Consignes:
(1) Recopiez à l'identique le passage du texte sur le travail des enfants qui commence par « C'est ainsi que » et se poursuit jusqu'à « 1er juin 2023. ».
(2) D'après le texte sur le travail des enfants, à quelle date le projet de loi no 19 a-t-il été adopté et sanctionné ?
── Extrait fourni
Or, dans un rapport produit par le Comité consultatif du travail et de la main-d'Suvre (le « CCTM »), tant les parties patronales que syndicales ont milité en faveur d'un encadrement urgent du travail des enfants au Québec1. Ces nombreux appels à légiférer ont poussé le gouvernement québécois à adopter un projet de loi qui répondrait aux enjeux récents, et ce, en vue d'assurer notamment une plus grande protection de ces travailleurs dits vulnérables.

C'est ainsi que le projet de loi no 19, Loi sur l'encadrement du travail des enfants2 (le « PL 19 ») présenté le 28 mars 2023 a été adopté et sanctionné le 1er juin 2023.

Présentation de la loi

La Loi sur l'encadrement du travail des enfants (la « Loi ») modifie la Loi sur les normes du travail3 (la « LNT »), la Loi sur la santé et la sécurité du travail4 (la « LSST »), ainsi que le Règlement sur les normes du travail5 (le « RNT »). Reprenant la quasi-totalité du texte du PL 19, la Loi propose des mesures visant à encadrer le travail des enfants, notamment en prévoyant l'âge minimal d'accès à l'emploi, de même qu'en posant des balises claires aux horaires et conditions de travail et en imposant aux employeurs des obligations accrues en matière de prévention des risques pour la santé et la sécurité des jeunes travailleurs.

Depuis le 1er juin 2023, l'âge minimal d'accès à l'emploi dans la province est fixé à 14 ans6, et il est désormais interdit à un employeur de faire exécuter un travail par un enfant de moins de 14 ans. Cette interdiction ne s'appliquera pas dans certains cas exceptionnels prévus au RNT, pour lesquels l'employeur devra néanmoins obtenir le consentement écrit du titulaire de l'autorité parentale sur cet enfant ou du tuteur de celui-ci au moyen du formulaire établi par la Commission des normes, de l'équité, de la santé et de la sécurité du travail7 (la « CNESST »). Le formulaire devra être conservé par l'employeur et prévoira les principales tâches, le nombre maximal d'heures de travail par semaine ainsi que les périodes de disponibilité de l'enfant8. En cas de modification de l'un de ces éléments, l'employeur devra obtenir un nouveau consentement écrit.
────
── Données fournies
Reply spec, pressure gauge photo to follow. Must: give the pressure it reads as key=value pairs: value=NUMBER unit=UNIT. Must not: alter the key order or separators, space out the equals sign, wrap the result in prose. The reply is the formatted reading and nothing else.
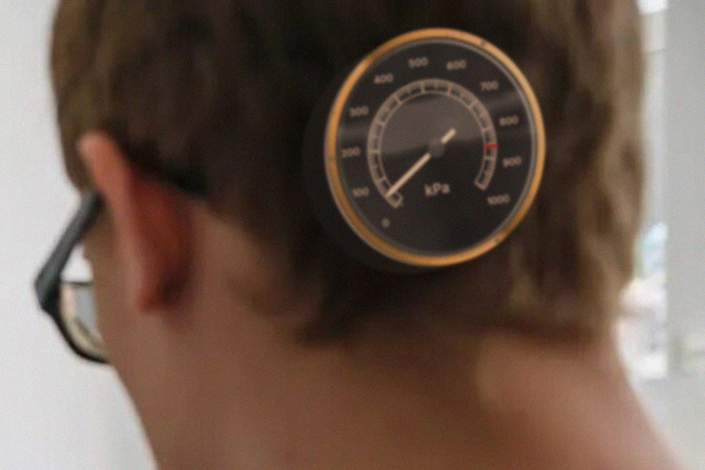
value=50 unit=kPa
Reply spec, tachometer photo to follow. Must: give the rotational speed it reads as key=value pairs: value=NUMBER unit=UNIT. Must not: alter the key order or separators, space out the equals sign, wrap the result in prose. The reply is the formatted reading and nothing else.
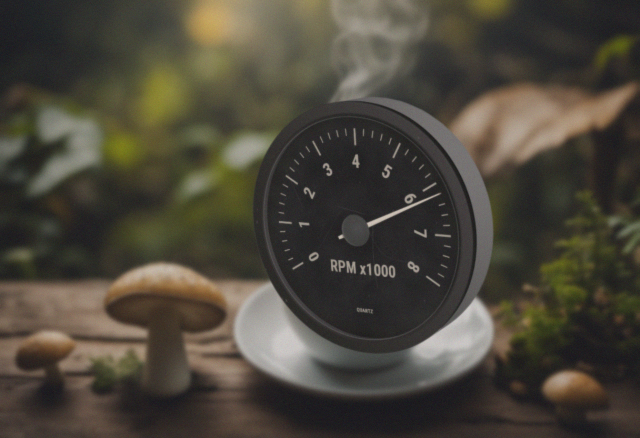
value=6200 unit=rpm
────
Réponses numérotées:
(1)
C'est ainsi que le projet de loi no 19, Loi sur l'encadrement du travail des enfants2 (le « PL 19 ») présenté le 28 mars 2023 a été adopté et sanctionné le 1er juin 2023.

(2) Le 1er juin 2023.